▶ What needs to be done: With both ends included, repeat exactly the lines of the entries below from the one containing "20: (368, 34, 0.53)" down to the one containing "70: (363, 61, 1.38)", and no others.
═════ Provided information ═════
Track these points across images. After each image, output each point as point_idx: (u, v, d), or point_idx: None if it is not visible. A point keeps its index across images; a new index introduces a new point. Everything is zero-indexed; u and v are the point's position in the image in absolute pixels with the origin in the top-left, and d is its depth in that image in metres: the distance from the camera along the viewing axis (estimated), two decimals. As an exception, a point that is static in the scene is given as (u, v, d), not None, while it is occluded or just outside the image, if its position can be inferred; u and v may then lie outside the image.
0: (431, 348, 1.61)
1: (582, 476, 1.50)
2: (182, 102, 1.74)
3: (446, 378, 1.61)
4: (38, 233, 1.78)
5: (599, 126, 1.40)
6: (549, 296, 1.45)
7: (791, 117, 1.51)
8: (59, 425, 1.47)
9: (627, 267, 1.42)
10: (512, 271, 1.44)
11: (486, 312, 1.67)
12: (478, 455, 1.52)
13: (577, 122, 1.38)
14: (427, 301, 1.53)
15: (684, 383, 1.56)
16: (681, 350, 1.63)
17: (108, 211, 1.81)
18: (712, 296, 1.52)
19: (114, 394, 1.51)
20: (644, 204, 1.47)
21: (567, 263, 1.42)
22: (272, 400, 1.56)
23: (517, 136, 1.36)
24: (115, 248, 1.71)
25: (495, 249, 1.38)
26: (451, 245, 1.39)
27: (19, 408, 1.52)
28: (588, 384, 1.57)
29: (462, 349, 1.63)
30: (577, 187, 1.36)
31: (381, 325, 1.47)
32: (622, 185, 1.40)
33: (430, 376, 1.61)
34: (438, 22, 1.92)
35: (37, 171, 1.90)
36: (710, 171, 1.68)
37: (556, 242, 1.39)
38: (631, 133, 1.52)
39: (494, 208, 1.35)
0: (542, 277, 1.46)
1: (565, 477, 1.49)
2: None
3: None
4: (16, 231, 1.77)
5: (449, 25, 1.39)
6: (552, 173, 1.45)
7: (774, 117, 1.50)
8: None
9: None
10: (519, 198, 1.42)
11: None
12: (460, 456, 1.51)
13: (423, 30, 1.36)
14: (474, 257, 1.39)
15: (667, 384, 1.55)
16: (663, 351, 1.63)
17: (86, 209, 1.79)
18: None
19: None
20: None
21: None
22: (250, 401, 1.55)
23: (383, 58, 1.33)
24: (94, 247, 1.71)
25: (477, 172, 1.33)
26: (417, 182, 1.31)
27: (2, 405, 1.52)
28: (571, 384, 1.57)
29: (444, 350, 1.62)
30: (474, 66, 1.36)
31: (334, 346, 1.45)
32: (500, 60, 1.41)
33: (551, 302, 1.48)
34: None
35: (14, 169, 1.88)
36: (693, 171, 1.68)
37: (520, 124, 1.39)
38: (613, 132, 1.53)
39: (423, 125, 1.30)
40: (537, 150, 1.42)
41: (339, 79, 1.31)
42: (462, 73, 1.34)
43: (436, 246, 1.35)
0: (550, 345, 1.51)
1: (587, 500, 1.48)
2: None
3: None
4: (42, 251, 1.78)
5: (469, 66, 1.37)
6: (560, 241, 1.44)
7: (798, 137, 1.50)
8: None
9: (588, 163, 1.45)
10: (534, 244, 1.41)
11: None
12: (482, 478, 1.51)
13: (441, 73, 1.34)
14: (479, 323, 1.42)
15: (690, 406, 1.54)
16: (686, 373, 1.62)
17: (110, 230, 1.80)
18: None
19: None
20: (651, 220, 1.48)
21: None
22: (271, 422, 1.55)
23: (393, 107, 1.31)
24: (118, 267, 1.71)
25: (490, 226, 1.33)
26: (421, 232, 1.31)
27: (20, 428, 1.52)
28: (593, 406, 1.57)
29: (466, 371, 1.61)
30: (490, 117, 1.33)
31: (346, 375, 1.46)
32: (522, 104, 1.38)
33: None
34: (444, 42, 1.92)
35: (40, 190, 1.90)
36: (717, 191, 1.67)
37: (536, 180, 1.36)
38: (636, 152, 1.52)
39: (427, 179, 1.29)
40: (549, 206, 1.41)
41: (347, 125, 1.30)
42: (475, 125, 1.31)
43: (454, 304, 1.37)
═════
═════ Provided information ═════
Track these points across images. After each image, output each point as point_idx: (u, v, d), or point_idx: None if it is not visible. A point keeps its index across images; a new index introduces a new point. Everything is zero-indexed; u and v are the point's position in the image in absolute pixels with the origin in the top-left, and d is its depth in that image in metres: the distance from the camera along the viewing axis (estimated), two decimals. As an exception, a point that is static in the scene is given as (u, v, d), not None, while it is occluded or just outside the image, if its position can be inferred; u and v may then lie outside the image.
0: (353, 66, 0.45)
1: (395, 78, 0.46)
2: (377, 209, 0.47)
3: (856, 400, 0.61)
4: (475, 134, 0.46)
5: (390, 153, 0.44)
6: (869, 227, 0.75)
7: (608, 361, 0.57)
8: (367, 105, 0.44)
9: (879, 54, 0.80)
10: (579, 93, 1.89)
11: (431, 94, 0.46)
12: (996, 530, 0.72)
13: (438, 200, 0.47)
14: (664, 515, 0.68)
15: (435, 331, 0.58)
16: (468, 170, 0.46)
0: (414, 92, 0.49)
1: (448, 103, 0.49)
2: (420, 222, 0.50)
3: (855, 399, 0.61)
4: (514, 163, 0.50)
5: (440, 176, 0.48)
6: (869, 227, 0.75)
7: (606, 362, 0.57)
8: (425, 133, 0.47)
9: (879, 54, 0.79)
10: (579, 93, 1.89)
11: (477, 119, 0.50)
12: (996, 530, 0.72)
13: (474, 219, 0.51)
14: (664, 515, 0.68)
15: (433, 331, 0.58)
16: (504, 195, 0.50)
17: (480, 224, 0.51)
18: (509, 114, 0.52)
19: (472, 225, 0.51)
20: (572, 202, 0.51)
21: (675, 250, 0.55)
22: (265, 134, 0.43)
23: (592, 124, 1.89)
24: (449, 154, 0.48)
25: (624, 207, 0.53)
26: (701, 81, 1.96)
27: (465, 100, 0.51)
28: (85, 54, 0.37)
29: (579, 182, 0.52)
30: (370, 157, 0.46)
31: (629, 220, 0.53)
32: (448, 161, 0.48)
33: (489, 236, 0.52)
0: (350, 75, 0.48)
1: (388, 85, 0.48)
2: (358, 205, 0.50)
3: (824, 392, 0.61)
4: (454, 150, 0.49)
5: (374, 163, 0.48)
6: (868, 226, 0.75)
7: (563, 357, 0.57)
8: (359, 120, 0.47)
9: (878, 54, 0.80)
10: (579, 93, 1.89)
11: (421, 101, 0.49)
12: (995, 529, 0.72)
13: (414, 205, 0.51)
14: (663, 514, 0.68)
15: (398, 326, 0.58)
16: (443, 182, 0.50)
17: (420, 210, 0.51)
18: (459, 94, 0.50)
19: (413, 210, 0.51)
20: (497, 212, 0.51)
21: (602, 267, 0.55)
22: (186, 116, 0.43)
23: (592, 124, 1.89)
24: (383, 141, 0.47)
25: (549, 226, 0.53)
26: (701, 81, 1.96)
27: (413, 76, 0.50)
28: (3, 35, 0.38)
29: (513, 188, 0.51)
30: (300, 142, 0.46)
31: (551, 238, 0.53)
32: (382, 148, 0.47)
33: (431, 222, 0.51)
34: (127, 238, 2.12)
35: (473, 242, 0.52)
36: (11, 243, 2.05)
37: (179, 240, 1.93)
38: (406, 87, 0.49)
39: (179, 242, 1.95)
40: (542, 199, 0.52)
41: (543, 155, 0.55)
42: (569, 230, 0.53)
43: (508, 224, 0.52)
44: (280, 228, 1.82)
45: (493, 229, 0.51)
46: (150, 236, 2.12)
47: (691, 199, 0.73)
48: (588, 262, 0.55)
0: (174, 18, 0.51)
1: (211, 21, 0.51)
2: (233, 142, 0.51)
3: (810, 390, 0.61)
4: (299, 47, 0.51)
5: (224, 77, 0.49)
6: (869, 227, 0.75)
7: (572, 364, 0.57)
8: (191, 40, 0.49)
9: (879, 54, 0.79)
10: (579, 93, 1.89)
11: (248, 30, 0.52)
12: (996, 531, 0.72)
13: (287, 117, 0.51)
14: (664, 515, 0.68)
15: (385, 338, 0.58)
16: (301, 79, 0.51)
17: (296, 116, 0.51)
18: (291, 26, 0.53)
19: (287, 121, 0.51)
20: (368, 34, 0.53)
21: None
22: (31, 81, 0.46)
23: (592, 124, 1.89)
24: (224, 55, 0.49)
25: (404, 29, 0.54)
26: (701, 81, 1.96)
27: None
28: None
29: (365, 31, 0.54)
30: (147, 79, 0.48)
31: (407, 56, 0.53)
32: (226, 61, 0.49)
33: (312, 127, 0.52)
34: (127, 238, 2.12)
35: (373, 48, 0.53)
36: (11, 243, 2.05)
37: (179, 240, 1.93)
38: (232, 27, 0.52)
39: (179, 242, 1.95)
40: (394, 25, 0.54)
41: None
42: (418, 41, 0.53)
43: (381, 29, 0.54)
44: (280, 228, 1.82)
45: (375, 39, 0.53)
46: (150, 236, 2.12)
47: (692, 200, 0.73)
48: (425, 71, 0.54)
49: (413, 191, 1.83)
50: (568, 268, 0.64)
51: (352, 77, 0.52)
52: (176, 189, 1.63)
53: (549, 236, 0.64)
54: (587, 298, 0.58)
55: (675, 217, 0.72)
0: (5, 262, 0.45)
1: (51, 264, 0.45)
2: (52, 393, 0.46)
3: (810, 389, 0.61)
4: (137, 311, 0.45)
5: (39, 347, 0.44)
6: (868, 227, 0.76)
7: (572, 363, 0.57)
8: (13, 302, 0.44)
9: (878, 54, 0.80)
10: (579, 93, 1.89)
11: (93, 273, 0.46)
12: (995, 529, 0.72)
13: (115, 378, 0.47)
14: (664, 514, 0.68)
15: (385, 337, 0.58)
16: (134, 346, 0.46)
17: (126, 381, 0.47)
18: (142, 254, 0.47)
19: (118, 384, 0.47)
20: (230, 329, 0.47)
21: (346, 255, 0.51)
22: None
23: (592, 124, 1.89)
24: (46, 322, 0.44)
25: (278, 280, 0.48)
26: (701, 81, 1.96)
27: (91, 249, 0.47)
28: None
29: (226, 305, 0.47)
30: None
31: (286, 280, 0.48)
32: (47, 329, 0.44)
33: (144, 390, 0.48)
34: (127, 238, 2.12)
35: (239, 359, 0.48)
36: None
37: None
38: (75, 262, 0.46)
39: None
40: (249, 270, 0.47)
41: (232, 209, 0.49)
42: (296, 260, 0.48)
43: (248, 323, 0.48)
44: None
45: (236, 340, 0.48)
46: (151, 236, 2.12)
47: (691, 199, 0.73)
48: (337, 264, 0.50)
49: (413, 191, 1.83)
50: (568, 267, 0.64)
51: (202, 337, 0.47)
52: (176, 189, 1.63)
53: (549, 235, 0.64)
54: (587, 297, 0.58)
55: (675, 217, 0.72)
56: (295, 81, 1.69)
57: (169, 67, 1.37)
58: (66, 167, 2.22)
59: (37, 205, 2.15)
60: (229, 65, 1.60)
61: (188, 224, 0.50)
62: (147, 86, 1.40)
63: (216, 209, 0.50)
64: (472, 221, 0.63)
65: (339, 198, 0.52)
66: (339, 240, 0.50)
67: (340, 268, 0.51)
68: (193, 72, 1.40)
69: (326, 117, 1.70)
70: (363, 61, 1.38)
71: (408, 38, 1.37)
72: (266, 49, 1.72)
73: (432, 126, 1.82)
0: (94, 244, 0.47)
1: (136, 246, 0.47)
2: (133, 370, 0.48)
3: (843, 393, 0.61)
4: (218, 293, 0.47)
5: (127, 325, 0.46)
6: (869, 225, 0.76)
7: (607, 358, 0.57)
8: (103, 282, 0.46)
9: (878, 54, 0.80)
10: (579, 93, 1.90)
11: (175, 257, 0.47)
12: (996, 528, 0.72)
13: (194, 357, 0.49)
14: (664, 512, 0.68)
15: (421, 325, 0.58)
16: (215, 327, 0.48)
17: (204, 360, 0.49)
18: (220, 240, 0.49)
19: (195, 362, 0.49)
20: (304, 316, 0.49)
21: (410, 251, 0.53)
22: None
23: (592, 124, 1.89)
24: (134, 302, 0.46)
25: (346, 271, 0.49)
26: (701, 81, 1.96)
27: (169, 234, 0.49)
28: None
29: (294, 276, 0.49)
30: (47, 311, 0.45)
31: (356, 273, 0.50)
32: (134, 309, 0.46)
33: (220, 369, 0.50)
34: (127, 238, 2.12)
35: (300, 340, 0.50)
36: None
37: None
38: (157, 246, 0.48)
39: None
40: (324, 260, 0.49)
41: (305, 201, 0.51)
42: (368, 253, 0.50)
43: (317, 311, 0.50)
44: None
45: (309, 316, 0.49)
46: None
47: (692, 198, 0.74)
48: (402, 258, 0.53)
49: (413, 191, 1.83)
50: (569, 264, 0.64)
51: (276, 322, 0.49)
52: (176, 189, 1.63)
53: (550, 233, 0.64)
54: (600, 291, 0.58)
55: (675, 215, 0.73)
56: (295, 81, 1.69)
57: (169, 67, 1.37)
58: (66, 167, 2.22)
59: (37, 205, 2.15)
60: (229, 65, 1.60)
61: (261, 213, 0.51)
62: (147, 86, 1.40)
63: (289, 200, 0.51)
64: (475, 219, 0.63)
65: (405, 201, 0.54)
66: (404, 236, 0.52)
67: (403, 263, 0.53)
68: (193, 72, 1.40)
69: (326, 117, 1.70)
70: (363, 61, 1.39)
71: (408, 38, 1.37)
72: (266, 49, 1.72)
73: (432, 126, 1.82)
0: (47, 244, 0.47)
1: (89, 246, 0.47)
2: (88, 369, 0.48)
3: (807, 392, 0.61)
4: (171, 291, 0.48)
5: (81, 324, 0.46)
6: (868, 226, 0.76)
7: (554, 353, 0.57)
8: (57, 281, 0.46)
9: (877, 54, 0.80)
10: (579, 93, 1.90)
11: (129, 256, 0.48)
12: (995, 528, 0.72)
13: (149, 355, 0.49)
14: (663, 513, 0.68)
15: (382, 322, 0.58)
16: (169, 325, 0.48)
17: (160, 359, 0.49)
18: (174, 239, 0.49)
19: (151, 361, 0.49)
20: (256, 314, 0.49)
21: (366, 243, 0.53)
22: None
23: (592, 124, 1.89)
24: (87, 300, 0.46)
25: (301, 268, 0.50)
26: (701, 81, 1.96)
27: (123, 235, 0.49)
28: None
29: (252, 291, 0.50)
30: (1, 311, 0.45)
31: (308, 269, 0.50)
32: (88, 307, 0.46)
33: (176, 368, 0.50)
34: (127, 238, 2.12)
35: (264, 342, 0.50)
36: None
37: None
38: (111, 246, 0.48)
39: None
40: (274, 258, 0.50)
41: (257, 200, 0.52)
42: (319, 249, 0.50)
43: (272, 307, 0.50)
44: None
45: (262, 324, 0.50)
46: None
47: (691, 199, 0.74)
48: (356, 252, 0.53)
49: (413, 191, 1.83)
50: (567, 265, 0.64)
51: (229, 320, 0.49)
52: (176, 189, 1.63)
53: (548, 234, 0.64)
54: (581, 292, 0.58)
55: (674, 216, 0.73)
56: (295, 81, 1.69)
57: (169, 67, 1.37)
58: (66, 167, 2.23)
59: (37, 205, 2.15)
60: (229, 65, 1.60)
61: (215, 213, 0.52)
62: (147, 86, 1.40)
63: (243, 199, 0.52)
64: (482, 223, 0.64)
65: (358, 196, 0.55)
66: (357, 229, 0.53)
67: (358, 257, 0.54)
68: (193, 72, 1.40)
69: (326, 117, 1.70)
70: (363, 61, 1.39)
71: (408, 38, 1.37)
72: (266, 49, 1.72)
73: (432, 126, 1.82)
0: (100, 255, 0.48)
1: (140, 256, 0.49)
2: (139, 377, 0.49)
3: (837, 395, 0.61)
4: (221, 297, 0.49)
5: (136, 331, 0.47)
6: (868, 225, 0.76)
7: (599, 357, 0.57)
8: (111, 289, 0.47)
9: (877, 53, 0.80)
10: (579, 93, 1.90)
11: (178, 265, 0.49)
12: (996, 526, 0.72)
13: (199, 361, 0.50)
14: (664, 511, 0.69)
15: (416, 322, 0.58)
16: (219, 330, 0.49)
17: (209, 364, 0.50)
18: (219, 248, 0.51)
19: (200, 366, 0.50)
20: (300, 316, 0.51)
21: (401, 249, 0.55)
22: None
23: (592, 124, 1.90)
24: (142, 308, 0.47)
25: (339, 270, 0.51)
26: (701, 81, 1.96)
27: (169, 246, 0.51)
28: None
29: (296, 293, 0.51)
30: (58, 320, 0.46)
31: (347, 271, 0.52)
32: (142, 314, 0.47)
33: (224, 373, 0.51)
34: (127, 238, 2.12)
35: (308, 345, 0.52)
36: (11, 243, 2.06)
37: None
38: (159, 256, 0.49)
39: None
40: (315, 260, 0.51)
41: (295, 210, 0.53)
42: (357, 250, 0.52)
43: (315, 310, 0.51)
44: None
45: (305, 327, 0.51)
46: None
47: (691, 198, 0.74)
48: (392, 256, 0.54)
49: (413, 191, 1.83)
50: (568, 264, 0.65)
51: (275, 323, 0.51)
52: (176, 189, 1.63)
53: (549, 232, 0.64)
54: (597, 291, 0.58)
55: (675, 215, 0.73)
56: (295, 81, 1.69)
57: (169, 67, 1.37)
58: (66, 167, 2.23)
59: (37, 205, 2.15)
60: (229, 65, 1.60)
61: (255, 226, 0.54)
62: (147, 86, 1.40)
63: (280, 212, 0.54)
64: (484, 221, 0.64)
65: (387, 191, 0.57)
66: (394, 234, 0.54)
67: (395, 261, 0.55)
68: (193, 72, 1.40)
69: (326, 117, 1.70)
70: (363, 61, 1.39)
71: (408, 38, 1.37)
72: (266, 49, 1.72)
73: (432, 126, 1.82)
═════
▶ Answer section:
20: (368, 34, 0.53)
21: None
22: (31, 81, 0.46)
23: (592, 124, 1.89)
24: (224, 55, 0.49)
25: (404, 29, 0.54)
26: (701, 81, 1.96)
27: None
28: None
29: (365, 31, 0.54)
30: (147, 79, 0.48)
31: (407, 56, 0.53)
32: (226, 61, 0.49)
33: (312, 127, 0.52)
34: (127, 238, 2.12)
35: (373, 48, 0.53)
36: (11, 243, 2.05)
37: (179, 240, 1.93)
38: (232, 27, 0.52)
39: (179, 242, 1.95)
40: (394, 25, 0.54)
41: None
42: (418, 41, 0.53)
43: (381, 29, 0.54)
44: (280, 228, 1.82)
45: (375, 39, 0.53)
46: (150, 236, 2.12)
47: (692, 200, 0.73)
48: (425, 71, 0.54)
49: (413, 191, 1.83)
50: (568, 268, 0.64)
51: (352, 77, 0.52)
52: (176, 189, 1.63)
53: (549, 236, 0.64)
54: (587, 298, 0.58)
55: (675, 217, 0.72)
0: (5, 262, 0.45)
1: (51, 264, 0.45)
2: (52, 393, 0.46)
3: (810, 389, 0.61)
4: (137, 311, 0.45)
5: (39, 347, 0.44)
6: (868, 227, 0.76)
7: (572, 363, 0.57)
8: (13, 302, 0.44)
9: (878, 54, 0.80)
10: (579, 93, 1.89)
11: (93, 273, 0.46)
12: (995, 529, 0.72)
13: (115, 378, 0.47)
14: (664, 514, 0.68)
15: (385, 337, 0.58)
16: (134, 346, 0.46)
17: (126, 381, 0.47)
18: (142, 254, 0.47)
19: (118, 384, 0.47)
20: (230, 329, 0.47)
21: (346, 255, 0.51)
22: None
23: (592, 124, 1.89)
24: (46, 322, 0.44)
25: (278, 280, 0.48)
26: (701, 81, 1.96)
27: (91, 249, 0.47)
28: None
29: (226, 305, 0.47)
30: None
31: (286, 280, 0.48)
32: (47, 329, 0.44)
33: (144, 390, 0.48)
34: (127, 238, 2.12)
35: (239, 359, 0.48)
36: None
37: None
38: (75, 262, 0.46)
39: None
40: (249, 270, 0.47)
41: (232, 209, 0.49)
42: (296, 260, 0.48)
43: (248, 323, 0.48)
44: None
45: (236, 340, 0.48)
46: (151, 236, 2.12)
47: (691, 199, 0.73)
48: (337, 264, 0.50)
49: (413, 191, 1.83)
50: (568, 267, 0.64)
51: (202, 337, 0.47)
52: (176, 189, 1.63)
53: (549, 235, 0.64)
54: (587, 297, 0.58)
55: (675, 217, 0.72)
56: (295, 81, 1.69)
57: (169, 67, 1.37)
58: (66, 167, 2.22)
59: (37, 205, 2.15)
60: (229, 65, 1.60)
61: (188, 224, 0.50)
62: (147, 86, 1.40)
63: (216, 209, 0.50)
64: (472, 221, 0.63)
65: (339, 198, 0.52)
66: (339, 240, 0.50)
67: (340, 268, 0.51)
68: (193, 72, 1.40)
69: (326, 117, 1.70)
70: (363, 61, 1.38)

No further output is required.